* Compiti richiesti *
1) Rispondi a queste domande sull'articolo dedicato alla chiusura delle sezioni ospedaliere di scuola dell'infanzia:
(a) Quale ente ha deciso la chiusura delle sezioni?
(b) Chi ha presentato la mozione, e con quale incarico?
(c) A quale fascia d'età appartengono i bambini ricoverati a cui sono destinate queste strutture?
2) Riprendi l'articolo sulla chiusura delle sezioni ospedaliere di scuola dell'infanzia e proseguilo dopo la sua ultima frase.

═════ Estratto selezionato ═════

Una mozione unanime per dire no alla chiusura delle sezioni ospedaliere di scuola dell’infanzia, in particolar modo al policlinico di Siena. La decisione di procedere alla chiusura è stata presa dall’Ufficio scolastico regionale (USR). L’aula ha sottoscritto all’unanimità l’atto, presentato dal presidente della commissione Sanità Stefano Scaramelli (Pd), che impegna la Giunta regionale ad attivarsi nei confronti dell’USR per consentire la prosecuzione delle attività delle sezioni ospedaliere di scuola dell’infanza precedentemente funzionanti nella regione, con riferimento a quella all’interno del policlinico “Santa Maria alle Scotte” di Siena.
“Dobbiamo salvaguardare un diritto che riguarda i bambini ricoverati nei plessi ospedalieri – ha detto Scaramelli – e mantenere un servizio per loro”. L’obiettivo della mozione è proteggere queste esperienze e valutare ulteriori forme di sostegno per mantenere attive strutture al servizio dei bambini dai 3 ai 6 anni di vita ricoverati negli ospedali toscani.

═════ Dati forniti ═════

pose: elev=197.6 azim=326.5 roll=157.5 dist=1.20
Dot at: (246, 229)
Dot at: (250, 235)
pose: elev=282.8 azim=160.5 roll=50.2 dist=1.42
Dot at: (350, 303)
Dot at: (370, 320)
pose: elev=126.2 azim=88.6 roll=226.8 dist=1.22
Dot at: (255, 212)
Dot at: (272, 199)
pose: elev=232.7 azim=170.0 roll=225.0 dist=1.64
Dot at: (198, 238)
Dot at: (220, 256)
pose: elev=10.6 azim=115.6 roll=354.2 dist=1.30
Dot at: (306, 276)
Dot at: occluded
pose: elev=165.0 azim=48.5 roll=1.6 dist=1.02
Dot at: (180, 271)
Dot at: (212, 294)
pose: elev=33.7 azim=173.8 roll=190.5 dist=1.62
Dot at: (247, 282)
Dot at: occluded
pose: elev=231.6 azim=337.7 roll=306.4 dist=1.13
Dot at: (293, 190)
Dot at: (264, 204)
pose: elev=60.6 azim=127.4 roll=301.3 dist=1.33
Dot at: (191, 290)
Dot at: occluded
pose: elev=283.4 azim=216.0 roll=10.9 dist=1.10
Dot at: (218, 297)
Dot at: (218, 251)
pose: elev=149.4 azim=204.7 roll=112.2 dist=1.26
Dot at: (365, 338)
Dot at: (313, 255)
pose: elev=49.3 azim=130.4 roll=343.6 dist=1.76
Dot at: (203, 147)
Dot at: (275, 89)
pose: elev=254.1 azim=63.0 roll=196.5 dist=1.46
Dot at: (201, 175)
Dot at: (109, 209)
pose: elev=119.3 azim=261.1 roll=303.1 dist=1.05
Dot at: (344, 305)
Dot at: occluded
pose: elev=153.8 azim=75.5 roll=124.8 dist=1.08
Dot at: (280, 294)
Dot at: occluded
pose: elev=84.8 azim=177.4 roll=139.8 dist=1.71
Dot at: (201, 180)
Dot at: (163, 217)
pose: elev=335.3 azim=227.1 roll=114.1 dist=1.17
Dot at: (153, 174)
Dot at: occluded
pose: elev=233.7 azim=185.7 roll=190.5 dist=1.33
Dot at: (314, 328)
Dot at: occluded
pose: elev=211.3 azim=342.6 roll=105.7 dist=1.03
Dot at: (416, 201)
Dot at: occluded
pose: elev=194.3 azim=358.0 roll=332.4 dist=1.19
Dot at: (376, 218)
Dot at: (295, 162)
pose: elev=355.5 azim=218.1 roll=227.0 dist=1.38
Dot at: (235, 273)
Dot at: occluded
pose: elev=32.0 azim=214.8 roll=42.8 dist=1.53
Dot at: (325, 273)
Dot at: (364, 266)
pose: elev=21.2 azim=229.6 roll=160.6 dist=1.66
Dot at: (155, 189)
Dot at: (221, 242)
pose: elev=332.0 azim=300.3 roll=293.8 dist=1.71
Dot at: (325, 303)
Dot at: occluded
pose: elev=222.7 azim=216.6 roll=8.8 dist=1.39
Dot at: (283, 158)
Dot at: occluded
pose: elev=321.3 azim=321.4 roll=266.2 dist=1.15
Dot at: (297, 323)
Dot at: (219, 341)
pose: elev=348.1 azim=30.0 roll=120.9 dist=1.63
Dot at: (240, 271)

═════

* Risposte *
1)
(a) L'Ufficio scolastico regionale (USR).
(b) Stefano Scaramelli (Pd), presidente della commissione Sanità.
(c) Dai 3 ai 6 anni di vita.

2)
Nell’esprimere voto favorevole di Lega Nord, Marco Casucci ha detto: “Siamo convinti che le economie vadano fatte altrove non certo sui bambini e sulle famiglie”.
Anche Paolo Sarti (Sì) ha espresso voto favorevole. “Se non combattiamo questo aspetto – ha detto il consigliere regionale – torniamo indietro, dobbiamo garantire il percorso formativo del bambino”. Sì anche da Andrea Quartini a nome del M5S.
“Dare un messaggio forte e chiaro alla Giunta”. Così Stefano Mugnai (Fi) ha motivato il sì convinto all’atto.